Supplied entries:
• • •

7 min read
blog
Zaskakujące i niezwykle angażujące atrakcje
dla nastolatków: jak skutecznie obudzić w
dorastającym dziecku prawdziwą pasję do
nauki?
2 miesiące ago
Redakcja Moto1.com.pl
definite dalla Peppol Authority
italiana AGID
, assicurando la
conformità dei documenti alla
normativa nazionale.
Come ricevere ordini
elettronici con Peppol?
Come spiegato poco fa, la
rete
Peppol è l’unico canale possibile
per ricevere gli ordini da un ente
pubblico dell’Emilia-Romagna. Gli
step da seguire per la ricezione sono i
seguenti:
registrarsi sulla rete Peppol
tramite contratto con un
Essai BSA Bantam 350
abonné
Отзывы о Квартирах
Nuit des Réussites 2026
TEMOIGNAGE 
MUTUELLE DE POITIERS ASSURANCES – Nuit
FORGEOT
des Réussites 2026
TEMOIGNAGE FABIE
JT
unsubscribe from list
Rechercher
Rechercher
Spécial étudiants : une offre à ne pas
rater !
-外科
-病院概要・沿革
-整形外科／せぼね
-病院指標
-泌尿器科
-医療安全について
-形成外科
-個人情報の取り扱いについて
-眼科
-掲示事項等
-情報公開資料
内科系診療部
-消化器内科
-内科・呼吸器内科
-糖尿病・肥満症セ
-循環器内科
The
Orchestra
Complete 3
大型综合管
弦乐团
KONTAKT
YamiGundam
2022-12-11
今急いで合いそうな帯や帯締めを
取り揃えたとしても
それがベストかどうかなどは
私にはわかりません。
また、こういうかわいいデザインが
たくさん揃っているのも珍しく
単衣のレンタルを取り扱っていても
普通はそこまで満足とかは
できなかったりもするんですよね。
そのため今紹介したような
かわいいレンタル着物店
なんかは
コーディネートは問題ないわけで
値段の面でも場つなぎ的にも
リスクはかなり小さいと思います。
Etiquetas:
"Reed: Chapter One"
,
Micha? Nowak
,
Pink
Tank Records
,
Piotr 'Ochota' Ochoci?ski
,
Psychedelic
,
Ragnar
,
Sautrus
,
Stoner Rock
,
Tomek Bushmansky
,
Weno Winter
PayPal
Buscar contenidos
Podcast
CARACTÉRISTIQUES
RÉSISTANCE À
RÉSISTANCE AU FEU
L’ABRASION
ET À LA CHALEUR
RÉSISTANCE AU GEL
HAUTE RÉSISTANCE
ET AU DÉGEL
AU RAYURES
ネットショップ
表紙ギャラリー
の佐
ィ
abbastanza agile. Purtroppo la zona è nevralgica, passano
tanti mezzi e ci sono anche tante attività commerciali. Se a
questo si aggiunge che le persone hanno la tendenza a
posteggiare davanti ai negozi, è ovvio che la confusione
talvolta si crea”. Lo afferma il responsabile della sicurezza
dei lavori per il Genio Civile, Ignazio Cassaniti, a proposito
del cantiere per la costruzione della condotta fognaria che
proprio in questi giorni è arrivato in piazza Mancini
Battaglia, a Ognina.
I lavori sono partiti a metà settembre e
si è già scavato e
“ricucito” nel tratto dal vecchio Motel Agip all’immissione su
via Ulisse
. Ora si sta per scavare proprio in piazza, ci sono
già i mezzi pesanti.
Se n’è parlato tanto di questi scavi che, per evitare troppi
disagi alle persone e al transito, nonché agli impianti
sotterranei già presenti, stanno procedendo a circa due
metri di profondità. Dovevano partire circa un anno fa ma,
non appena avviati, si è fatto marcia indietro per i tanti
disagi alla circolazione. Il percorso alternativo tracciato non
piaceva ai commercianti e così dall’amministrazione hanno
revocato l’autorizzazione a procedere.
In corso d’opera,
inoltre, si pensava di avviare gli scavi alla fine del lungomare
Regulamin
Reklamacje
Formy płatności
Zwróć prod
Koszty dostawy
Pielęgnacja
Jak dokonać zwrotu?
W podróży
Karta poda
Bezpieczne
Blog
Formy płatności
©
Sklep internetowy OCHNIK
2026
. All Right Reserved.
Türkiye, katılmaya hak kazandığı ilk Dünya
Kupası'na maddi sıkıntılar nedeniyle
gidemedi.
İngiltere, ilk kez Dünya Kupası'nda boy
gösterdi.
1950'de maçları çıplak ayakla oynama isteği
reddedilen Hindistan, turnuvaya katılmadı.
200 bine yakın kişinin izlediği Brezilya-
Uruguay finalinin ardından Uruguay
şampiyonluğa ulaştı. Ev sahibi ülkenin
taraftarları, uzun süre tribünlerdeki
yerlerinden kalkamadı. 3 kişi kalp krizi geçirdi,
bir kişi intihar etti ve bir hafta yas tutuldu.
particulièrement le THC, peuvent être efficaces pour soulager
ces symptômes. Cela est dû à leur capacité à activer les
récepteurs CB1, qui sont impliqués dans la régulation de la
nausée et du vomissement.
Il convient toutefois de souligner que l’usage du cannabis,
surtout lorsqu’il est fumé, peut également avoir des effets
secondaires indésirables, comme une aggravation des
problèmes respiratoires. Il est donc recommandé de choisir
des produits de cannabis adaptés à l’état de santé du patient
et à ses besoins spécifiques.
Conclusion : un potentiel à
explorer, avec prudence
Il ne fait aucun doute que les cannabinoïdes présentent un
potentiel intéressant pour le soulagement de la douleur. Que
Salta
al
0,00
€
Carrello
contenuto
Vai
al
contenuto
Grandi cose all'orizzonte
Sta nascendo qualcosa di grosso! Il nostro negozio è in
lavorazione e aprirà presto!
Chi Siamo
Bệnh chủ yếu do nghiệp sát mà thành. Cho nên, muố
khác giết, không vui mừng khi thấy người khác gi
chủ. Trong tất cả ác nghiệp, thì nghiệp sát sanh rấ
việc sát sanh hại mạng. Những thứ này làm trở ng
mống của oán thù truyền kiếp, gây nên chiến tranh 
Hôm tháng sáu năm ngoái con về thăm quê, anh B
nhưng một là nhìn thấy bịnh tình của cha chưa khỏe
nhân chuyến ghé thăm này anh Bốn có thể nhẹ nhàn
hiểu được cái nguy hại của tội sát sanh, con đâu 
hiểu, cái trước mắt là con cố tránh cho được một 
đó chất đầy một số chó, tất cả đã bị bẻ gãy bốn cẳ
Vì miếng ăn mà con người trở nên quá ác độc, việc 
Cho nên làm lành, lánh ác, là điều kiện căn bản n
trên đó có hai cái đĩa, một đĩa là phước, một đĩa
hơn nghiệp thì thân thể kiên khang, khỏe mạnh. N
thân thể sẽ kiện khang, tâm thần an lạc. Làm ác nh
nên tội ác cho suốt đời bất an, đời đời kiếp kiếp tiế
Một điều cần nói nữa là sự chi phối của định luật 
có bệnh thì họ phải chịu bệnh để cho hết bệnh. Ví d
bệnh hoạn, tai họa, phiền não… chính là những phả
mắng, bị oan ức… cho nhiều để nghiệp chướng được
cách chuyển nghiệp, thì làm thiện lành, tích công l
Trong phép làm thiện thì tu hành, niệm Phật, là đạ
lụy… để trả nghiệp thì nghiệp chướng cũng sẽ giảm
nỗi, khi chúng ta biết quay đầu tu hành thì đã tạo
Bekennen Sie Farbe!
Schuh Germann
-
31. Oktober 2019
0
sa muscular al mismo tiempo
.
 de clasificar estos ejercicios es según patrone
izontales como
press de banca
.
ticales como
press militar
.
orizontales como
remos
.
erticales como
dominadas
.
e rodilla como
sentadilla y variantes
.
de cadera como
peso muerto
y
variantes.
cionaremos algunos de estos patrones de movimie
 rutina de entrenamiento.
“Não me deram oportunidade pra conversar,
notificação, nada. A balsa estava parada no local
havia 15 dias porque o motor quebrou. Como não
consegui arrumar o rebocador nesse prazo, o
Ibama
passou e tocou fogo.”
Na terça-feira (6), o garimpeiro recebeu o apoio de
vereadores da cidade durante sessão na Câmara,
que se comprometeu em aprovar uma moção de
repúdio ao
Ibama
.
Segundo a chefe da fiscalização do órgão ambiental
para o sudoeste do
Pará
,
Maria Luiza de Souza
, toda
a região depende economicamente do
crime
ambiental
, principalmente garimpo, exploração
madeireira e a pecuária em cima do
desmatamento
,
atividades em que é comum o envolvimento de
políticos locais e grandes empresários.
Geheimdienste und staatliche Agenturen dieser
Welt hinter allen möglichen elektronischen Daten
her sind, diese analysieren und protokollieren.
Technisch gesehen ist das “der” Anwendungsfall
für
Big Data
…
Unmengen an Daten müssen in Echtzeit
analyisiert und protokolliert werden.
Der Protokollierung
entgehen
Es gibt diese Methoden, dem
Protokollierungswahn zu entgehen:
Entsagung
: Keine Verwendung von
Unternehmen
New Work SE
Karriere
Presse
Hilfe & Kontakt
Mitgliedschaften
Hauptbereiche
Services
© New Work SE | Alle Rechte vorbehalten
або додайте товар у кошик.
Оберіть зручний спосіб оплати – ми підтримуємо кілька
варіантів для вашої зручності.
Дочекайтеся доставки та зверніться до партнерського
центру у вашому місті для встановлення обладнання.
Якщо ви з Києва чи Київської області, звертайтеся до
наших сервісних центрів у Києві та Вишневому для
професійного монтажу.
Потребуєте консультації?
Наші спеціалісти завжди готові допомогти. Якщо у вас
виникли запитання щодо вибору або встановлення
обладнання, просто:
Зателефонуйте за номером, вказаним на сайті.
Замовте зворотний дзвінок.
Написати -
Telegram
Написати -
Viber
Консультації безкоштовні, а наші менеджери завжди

• • •

The first line of the entries, the line with "conformità dei documenti alla", and every line between them should be retyped exactly, and nothing else.

7 min read
blog
Zaskakujące i niezwykle angażujące atrakcje
dla nastolatków: jak skutecznie obudzić w
dorastającym dziecku prawdziwą pasję do
nauki?
2 miesiące ago
Redakcja Moto1.com.pl
definite dalla Peppol Authority
italiana AGID
, assicurando la
conformità dei documenti alla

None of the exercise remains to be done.